Luis Diego Cascante ofrece una lectura política del Jesús narrado por los evangelios canónicos y los apócrifos

Por: Omar Herrera Rodríguez 4 noviembre
Este libro fue publicado por Uruk Editores.
Este libro fue publicado por Uruk Editores.
  • Libro: La lucha armada de Jesús (historia de un judío)
  • Autor: Luis Diego Cascante
  • Historia
  • Uruk Editores

De las manos de la editorial Uruk y de la Sociedad Racionalista Costarricense, Luis Diego Cascante, escritor y profesor de la Universidad de Costa Rica, nos ofrece el libro La lucha armada de Jesús (historia de un judío). Esta obra sintetiza varios años de estudio sobre el desarrollo histórico de los múltiples cristianismos, y acerca de la persona de Jesús, el nazareno o nazir. Este libro se suma a uno anterior, El otro Jesús, publicado en el año 2011 por Antanaclasis, Editores.

El lector o la lectora de este breve –aunque no por ello menos polémico estudio– se encontrará con una obra que nos atrapa desde el inicio con una interrogante: ¿existió Jesús?, pregunta que puede resultar puro sensacionalismo al ojo acostumbrado a una película de Mel Gibson o a los libros de Dan Brown.

Sin embargo, metodológicamente, el problema cobra una relevancia de primer grado pues refiere a la existencia empírica del objeto de estudio (consideración que la teología tiende a omitir); por tanto, el autor ofrece las evidencias históricas que se han documentado sobre la positiva existencia de Jesús.

Debido a su abordaje científico, el propio Cascante nos avisa de que su estudio no se define creyente ni ateo (ambas acepciones expresan algún tipo de vínculo con una espiritualidad, sea en el sentido afirmativo o en el negativo). Más bien, el autor pretende desarrollar una investigación bajo el método crítico, el que se apega a los hechos a fin de aproximarse a una explicación plausible.

Así, la pregunta por la existencia o la inexistencia de Jesús es válida y pertinente, no así la pregunta que indaga si el personaje resucitó o no. Esta cuestión es dominante hasta nuestros días gracias (o desgraciadamente) a la lectura paulina difundida por el aparato clerical imperial católico-romano después de una larga lucha con otros cristianismos por la hegemonía interpretativa de los textos bíblicos, como el propio Cascante mostrará.

Sin lugar a dudas, la lectura de Cascante sobre la vida de un Jesús histórico es crítica del método teológico católico-romano por un lado, pero también es crítica de los resultados que ha tenido este método al construir una metáfora de un Jesús despolitizado y sufriente, cuyo asesinato habría ocurrido por motivos exclusivamente religiosos.

En su lugar, Cascante nos ofrece una lectura política del Jesús narrado por los evangelios canónicos y los apócrifos, la cual en América Latina ha encontrado un importante punto de reflexiones gracias a la teología latinoamericana de la liberación.

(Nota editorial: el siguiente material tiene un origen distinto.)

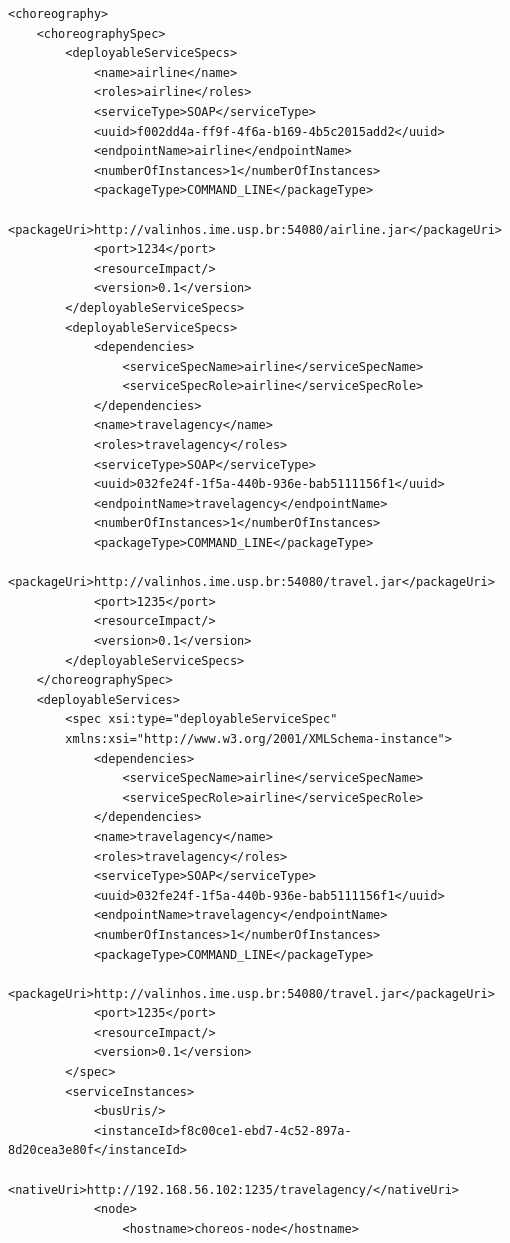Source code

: \documentclass[a4paper, 10pt]{article}
\begin{document}
{\begin{lstlisting}[caption=Choreography XML representation example, label=lst:chor_xml]
<choreography>
    <choreographySpec>
        <deployableServiceSpecs>
            <name>airline</name>
            <roles>airline</roles>
            <serviceType>SOAP</serviceType>
            <uuid>f002dd4a-ff9f-4f6a-b169-4b5c2015add2</uuid>
            <endpointName>airline</endpointName>
            <numberOfInstances>1</numberOfInstances>
            <packageType>COMMAND_LINE</packageType>
            <packageUri>http://valinhos.ime.usp.br:54080/airline.jar</packageUri>
            <port>1234</port>
            <resourceImpact/>
            <version>0.1</version>
        </deployableServiceSpecs>
        <deployableServiceSpecs>
            <dependencies>
                <serviceSpecName>airline</serviceSpecName>
                <serviceSpecRole>airline</serviceSpecRole>
            </dependencies>
            <name>travelagency</name>
            <roles>travelagency</roles>
            <serviceType>SOAP</serviceType>
            <uuid>032fe24f-1f5a-440b-936e-bab5111156f1</uuid>
            <endpointName>travelagency</endpointName>
            <numberOfInstances>1</numberOfInstances>
            <packageType>COMMAND_LINE</packageType>
            <packageUri>http://valinhos.ime.usp.br:54080/travel.jar</packageUri>
            <port>1235</port>
            <resourceImpact/>
            <version>0.1</version>
        </deployableServiceSpecs>
    </choreographySpec>
    <deployableServices>
        <spec xsi:type="deployableServiceSpec" 
        xmlns:xsi="http://www.w3.org/2001/XMLSchema-instance">
            <dependencies>
                <serviceSpecName>airline</serviceSpecName>
                <serviceSpecRole>airline</serviceSpecRole>
            </dependencies>
            <name>travelagency</name>
            <roles>travelagency</roles>
            <serviceType>SOAP</serviceType>
            <uuid>032fe24f-1f5a-440b-936e-bab5111156f1</uuid>
            <endpointName>travelagency</endpointName>
            <numberOfInstances>1</numberOfInstances>
            <packageType>COMMAND_LINE</packageType>
            <packageUri>http://valinhos.ime.usp.br:54080/travel.jar</packageUri>
            <port>1235</port>
            <resourceImpact/>
            <version>0.1</version>
        </spec>
        <serviceInstances>
            <busUris/>
            <instanceId>f8c00ce1-ebd7-4c52-897a-8d20cea3e80f</instanceId>
            <nativeUri>http://192.168.56.102:1235/travelagency/</nativeUri>
            <node>
                <hostname>choreos-node</hostname>

\end{lstlisting}}
\end{document}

El libro brinda también una lectura de diversos pasajes bíblicos que pretenden demostrar el carácter militante de Jesús con un proyecto político revolucionario armado, carácter expuesto principalmente en el capítulo que lleva por nombre el título del libro.

De esa manera, la obra de Cascante nos sitúa en dos campos de batalla que se vinculan y retroalimentan: 1) la lucha epistemológica entre métodos interpretativos, con el fin de criticar la posición dogmática –y cargada de supersticiones– que han impuesto los aparatos clericales como única lectura válida y verdadera de la figura de Jesús durante siglos; 2) la lucha hermenéutico-política, que no se anuncia explícitamente con carácter político-militante, pero sí puede influir en la conformación de un modo liberador de sentir-pensar-vivir la propia religiosidad de los creyentes.

Aquella conformación va contra toda institución idolátrica que desee imponer –por tanto, dominar– una forma de vivir la espiritualidad.

Para encontrarse con los textos bíblicos es necesario contextualizarlos a fin de entender qué dijo Jesús a los seres humanos en su momento, y no –como señala Cascante– encontrarse con la voz de una institución, una doctrina o una disciplina que históricamente se alió a los sectores dominantes en perjuicio del mismo pueblo.